REQUIREMENT:
The job is to output each record exactly as it stands, pictures excluded.

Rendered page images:
::::::

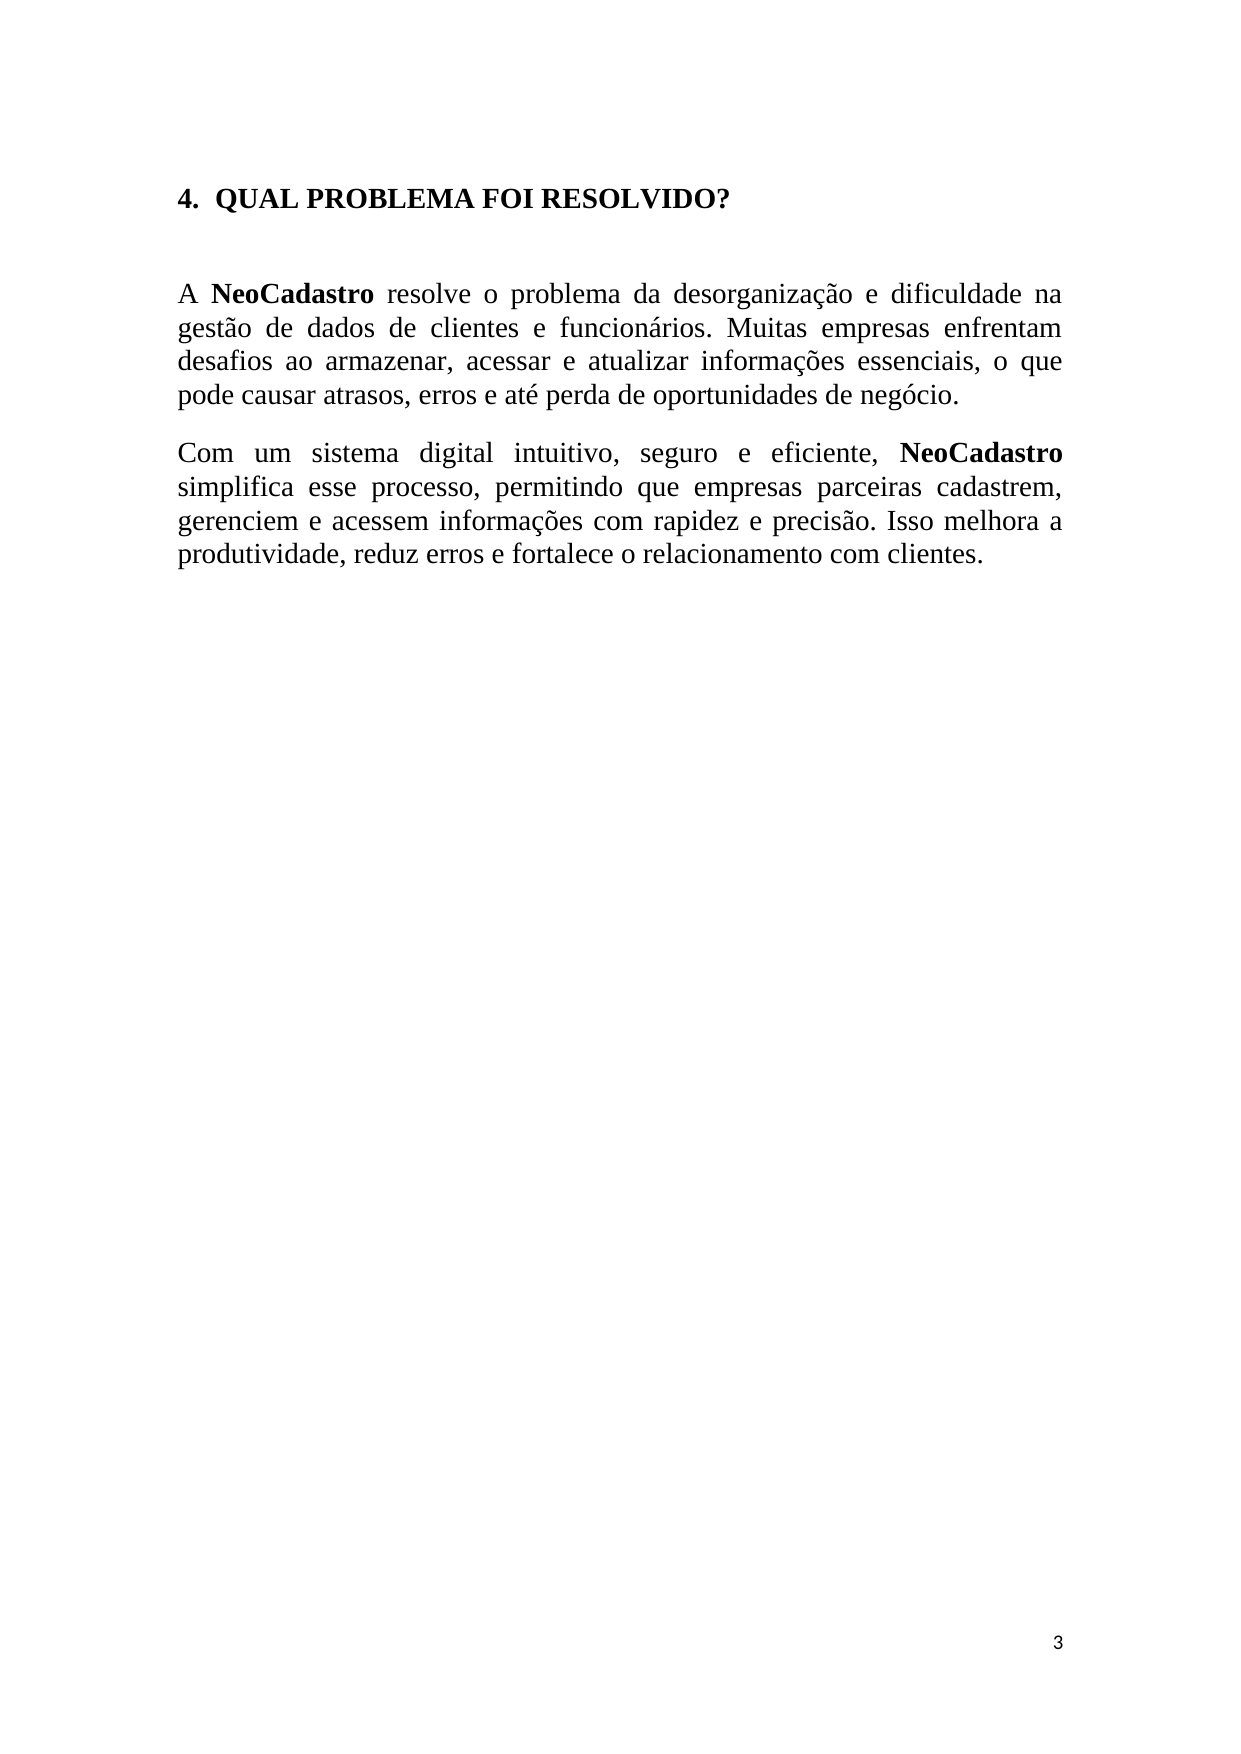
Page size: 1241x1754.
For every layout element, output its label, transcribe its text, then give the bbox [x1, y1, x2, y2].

text A NeoCadastro resolve o problema da desorganização e dificuldade na gestão de dados de clientes e funcionários. Muitas empresas enfrentam desafios ao armazenar, acessar e atualizar informações essenciais, o que pode causar atrasos, erros e até perda de oportunidades de negócio. [177, 276, 1063, 411]
subtitle QUAL PROBLEMA FOI RESOLVIDO? [177, 181, 1063, 214]
text Com um sistema digital intuitivo, seguro e eficiente, NeoCadastro simplifica esse processo, permitindo que empresas parceiras cadastrem, gerenciem e acessem informações com rapidez e precisão. Isso melhora a produtividade, reduz erros e fortalece o relacionamento com clientes. [177, 436, 1063, 570]
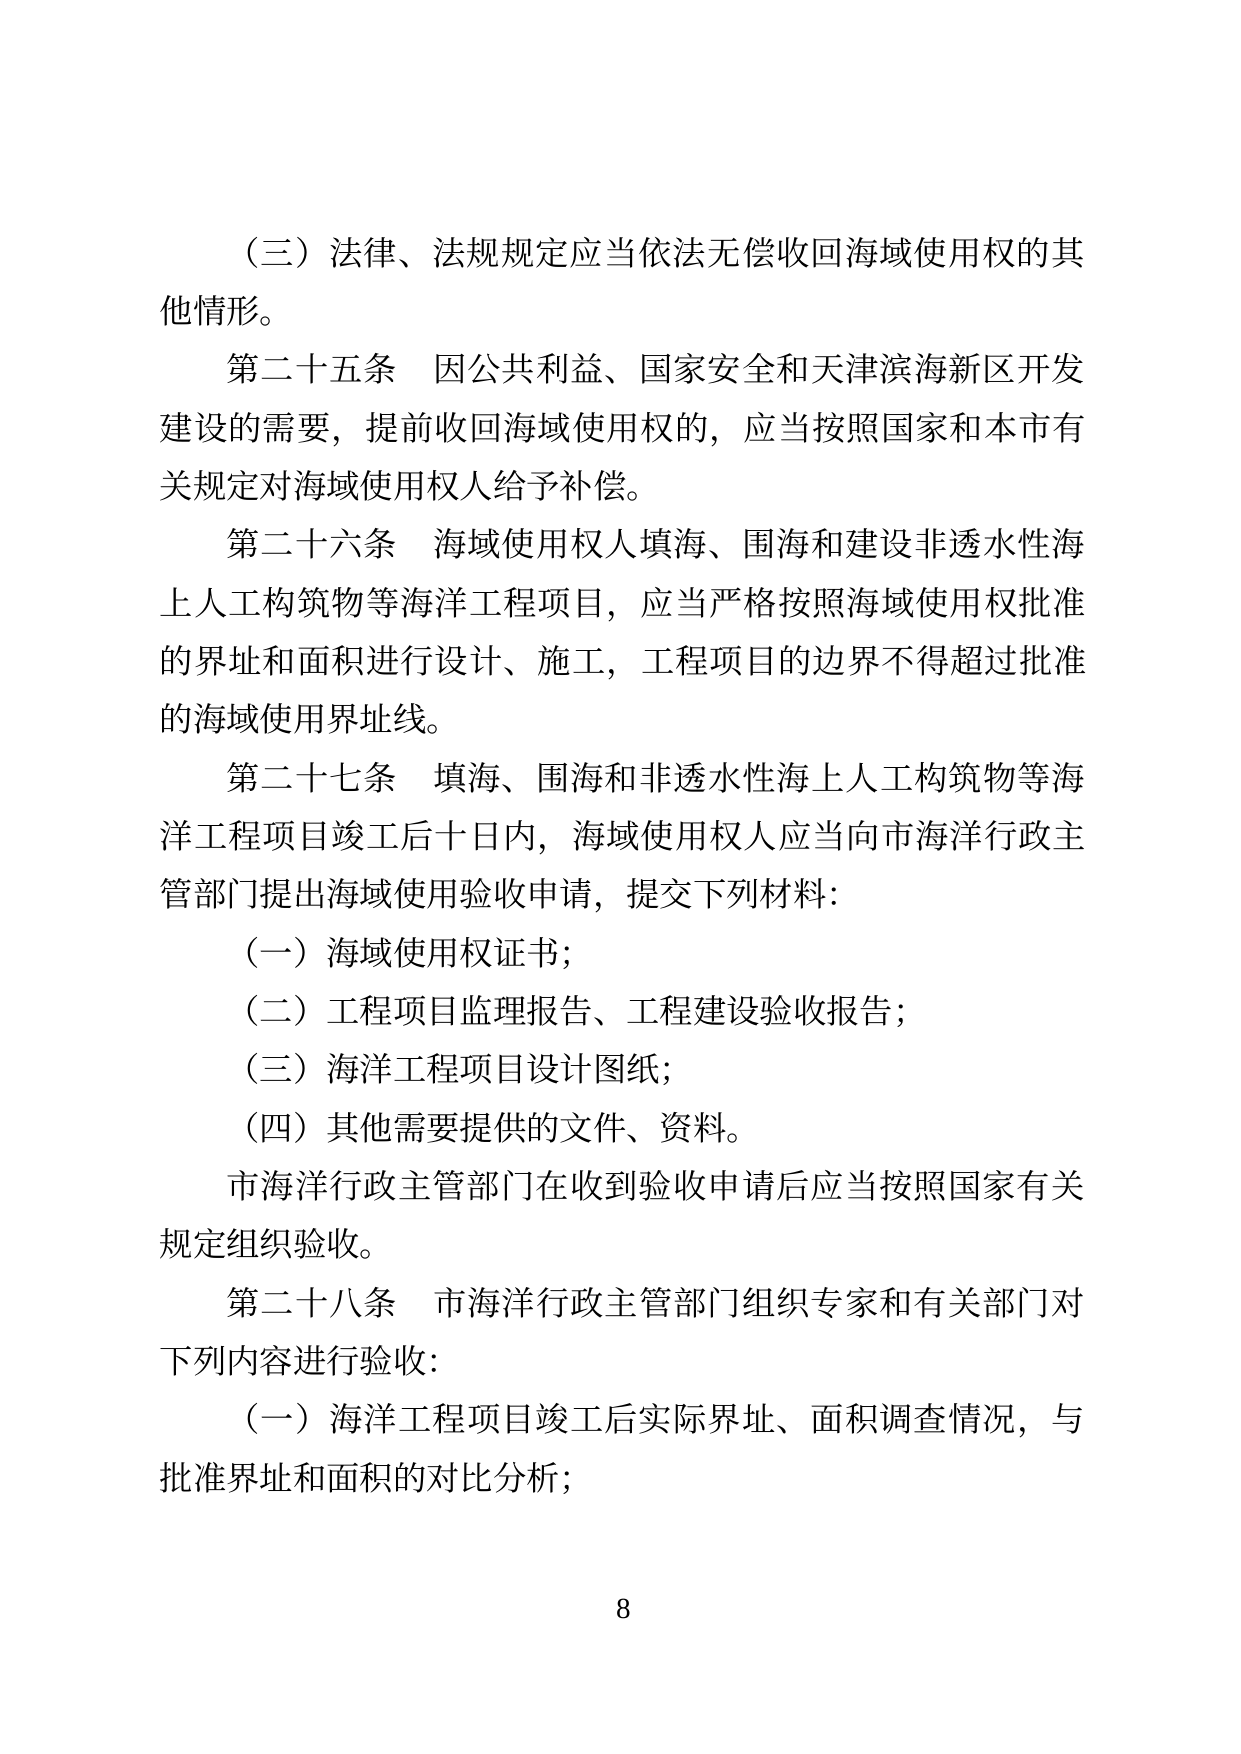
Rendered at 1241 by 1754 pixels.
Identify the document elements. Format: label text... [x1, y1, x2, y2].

::::::

REPLY TO THE TASK:
Page size: 1241x1754.
For every layout element, output its label, transcribe its text, then give the bbox [x1, y1, x2, y2].

text A NeoCadastro resolve o problema da desorganização e dificuldade na gestão de dados de clientes e funcionários. Muitas empresas enfrentam desafios ao armazenar, acessar e atualizar informações essenciais, o que pode causar atrasos, erros e até perda de oportunidades de negócio. [177, 276, 1063, 411]
subtitle QUAL PROBLEMA FOI RESOLVIDO? [177, 181, 1063, 214]
text Com um sistema digital intuitivo, seguro e eficiente, NeoCadastro simplifica esse processo, permitindo que empresas parceiras cadastrem, gerenciem e acessem informações com rapidez e precisão. Isso melhora a produtividade, reduz erros e fortalece o relacionamento com clientes. [177, 436, 1063, 570]
Rendered at 1241 by 1754 pixels.
Identify the document elements. Format: label text... [x1, y1, x2, y2].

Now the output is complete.